One of the greatest reasons Bone resonated with me was their references to spiritual warfare. I grew up in religious households — my father is a cradle-to-grave Catholic, and my mother is an ordained minister. While mass with my father was a quick and formulaic 45 minutes, mom’s church services lasted almost all Sunday. Ephesians 6:12 was instilled in me at an early age.
As a kid taught to see in spiritual terms, not just flesh and bone, I thought the group’s music had an intrinsic resonance. You can’t listen to Bone and not hear the battle between God and the devil, good and evil, heaven and hell. The harmonious crew wrestled with the fate of their eternal souls, trying to reconcile the bad things they felt they had to do to survive:
What you gonna do when judgment comes for you?
If you don’t know how to tame the devil then the devil will beat you.
Every new day is a test for me, so I just pray the Lord for Him to bless me, please.
Bone connected the more literal warfare of street and gang life to spiritual warfare.

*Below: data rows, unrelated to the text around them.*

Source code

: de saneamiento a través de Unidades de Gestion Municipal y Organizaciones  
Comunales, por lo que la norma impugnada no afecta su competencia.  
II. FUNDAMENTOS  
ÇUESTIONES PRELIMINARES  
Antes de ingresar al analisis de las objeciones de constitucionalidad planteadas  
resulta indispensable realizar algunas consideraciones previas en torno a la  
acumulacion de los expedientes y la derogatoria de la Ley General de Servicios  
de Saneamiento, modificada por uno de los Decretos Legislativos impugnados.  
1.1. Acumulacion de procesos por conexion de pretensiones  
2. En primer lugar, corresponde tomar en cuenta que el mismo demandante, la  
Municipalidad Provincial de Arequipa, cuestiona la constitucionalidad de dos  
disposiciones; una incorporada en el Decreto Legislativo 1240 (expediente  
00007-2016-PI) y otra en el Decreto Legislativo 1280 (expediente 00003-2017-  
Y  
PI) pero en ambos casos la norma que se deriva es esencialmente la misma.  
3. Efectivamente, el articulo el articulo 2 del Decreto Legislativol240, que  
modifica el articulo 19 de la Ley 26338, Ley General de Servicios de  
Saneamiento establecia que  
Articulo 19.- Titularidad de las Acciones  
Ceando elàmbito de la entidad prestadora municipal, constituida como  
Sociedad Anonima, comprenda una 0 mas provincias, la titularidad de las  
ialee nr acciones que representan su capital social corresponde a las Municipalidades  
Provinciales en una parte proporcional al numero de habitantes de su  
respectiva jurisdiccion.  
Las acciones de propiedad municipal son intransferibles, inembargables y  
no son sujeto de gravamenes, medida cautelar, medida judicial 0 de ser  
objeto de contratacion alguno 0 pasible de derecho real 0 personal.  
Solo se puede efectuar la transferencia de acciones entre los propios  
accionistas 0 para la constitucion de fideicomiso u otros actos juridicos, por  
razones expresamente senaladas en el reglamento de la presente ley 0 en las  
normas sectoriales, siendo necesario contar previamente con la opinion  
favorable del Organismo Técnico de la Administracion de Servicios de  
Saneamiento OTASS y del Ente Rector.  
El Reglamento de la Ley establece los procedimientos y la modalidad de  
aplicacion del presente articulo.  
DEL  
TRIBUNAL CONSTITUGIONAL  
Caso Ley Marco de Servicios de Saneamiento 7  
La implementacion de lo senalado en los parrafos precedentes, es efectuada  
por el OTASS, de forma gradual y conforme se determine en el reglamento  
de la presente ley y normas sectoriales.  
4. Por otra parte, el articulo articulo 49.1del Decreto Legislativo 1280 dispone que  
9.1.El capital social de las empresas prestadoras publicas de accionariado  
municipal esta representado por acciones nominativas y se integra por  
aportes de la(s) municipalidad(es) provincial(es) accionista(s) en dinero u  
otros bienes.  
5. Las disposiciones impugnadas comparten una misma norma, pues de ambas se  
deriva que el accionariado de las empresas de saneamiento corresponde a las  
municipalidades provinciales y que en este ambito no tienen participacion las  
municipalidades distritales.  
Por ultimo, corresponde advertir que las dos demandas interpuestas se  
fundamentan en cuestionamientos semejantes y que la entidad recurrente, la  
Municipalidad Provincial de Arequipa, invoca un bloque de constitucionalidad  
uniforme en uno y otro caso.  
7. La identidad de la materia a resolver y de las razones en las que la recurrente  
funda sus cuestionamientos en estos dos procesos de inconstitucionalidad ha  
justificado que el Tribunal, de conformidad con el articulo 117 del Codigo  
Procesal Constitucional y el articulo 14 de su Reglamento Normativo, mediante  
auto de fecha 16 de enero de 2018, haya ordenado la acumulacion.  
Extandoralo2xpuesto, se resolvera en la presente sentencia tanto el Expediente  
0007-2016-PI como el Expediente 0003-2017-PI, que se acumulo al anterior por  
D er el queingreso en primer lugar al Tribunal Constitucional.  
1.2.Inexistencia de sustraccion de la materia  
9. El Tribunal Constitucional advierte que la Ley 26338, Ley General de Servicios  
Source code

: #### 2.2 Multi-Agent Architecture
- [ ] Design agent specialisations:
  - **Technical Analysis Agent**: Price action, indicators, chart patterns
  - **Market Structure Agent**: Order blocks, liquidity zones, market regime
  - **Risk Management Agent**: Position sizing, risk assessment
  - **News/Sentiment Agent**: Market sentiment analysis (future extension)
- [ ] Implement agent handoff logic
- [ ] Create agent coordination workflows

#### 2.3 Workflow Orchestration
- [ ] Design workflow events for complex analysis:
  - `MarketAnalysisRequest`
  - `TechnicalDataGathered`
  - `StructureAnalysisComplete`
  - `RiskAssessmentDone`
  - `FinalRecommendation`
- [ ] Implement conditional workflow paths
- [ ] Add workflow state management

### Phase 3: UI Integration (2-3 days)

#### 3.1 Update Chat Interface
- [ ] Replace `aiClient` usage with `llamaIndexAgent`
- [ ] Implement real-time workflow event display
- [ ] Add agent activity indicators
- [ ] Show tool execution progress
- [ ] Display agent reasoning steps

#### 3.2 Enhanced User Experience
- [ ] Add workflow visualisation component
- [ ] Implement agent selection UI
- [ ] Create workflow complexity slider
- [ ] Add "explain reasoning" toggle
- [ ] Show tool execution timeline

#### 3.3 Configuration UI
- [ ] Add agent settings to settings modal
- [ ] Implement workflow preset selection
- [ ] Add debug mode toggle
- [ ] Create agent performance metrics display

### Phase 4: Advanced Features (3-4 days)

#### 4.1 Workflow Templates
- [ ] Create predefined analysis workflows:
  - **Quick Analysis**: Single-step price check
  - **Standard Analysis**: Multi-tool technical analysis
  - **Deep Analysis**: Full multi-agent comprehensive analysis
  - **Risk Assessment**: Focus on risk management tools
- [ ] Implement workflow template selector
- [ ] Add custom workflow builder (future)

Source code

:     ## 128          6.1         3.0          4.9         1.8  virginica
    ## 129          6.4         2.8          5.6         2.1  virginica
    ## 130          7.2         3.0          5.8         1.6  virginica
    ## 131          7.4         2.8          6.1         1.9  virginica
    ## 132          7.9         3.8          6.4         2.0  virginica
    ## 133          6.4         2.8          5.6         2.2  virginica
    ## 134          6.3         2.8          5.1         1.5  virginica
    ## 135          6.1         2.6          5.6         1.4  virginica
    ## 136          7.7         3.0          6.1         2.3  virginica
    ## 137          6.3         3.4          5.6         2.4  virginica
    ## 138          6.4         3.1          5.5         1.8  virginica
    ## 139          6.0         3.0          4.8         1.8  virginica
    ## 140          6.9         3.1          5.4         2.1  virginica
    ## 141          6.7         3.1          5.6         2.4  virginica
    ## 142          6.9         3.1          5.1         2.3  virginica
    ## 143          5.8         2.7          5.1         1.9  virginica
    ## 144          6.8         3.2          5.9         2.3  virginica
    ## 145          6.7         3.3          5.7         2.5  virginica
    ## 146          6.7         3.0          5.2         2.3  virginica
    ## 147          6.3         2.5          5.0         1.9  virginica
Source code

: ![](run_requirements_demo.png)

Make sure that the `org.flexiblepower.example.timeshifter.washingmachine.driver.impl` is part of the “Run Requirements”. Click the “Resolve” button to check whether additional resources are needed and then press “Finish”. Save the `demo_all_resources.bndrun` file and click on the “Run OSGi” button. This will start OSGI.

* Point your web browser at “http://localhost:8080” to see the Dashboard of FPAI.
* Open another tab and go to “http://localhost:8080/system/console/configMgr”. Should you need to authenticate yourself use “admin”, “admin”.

Imagining your physical enemies as spiritual entities lends a sense of righteousness to the means, even if the ends aren’t always saintly.
Now that I’m older, I do think something is troubling and problematic about placing something like murder within spiritualism and, whether explicitly or implicitly, understanding yourself as the protagonist. In that way, violent sins and nihilistic instincts become spiritually justified — the gunfights against rival thugs or policemen become a fight against “the devil.” “Mo murda” becomes the thug’s way of saying “resist the devil and he’ll flee from you.” The tragedy is that in most cases, both killers and those killed in gang violence were folks that “been strugglin’, hustlin’, thuggin’ it forever.” They aren’t just spirits; they are flesh and bone.
But to be fair, my more critical insight was birthed in hindsight. That’s not a criticism I had at the height of my youthful fandom. Being from the Midwest, I had an exponentially greater attachment to them than N.W.A, Wu-Tang Clan, A Tribe Called Quest, or other seminal rap groups. Aside from local legends Do-or-Die, it really was just Bone for me. When I was growing up in Chicago in the ’90s, their music gave me the emotional language to understand what was happening around me.
I’ve been a bystander in two other drive-bus since. I’ve seen someone try to kill my cousin’s friend, and a murdered man’s body laying on the ground in front of a corner store a block away from my first encounter with gun violence. High school classmates, basketball teammates, and some of my former students have been killed. One of my best friends got hit by a drunk off-duty officer; the officer tried to report his car stolen. I struggled with the same questions my favorite rap group did.
A fair reading of Bone’s lyrics would also account for how they used metaphors to wrestle with inner turmoil and troubling life experiences; wrestling with both individual and collective mortality. This trope is everywhere in Black art. Whether in the nightmare of slavery or life in violent communities, Black people have asked, “God, why?” in their songs, poetry, and prayers.
Many Black folks see the survival of our people as the Lord’s grace on our lives, collectively and individually. I don’t think it’s far-fetched to suggest that if the man those guys killed had been on our side of the street back when I was a kid, one of us — or all of us — could have been killed. And it wouldn’t be a stretch to imagine that everyone in Bone believes they are blessed to have survived growing up in Ohio.
That’s why their music is “gospel gangsta rap,” fully aware of all the profound contradictions and paradoxes that it implies.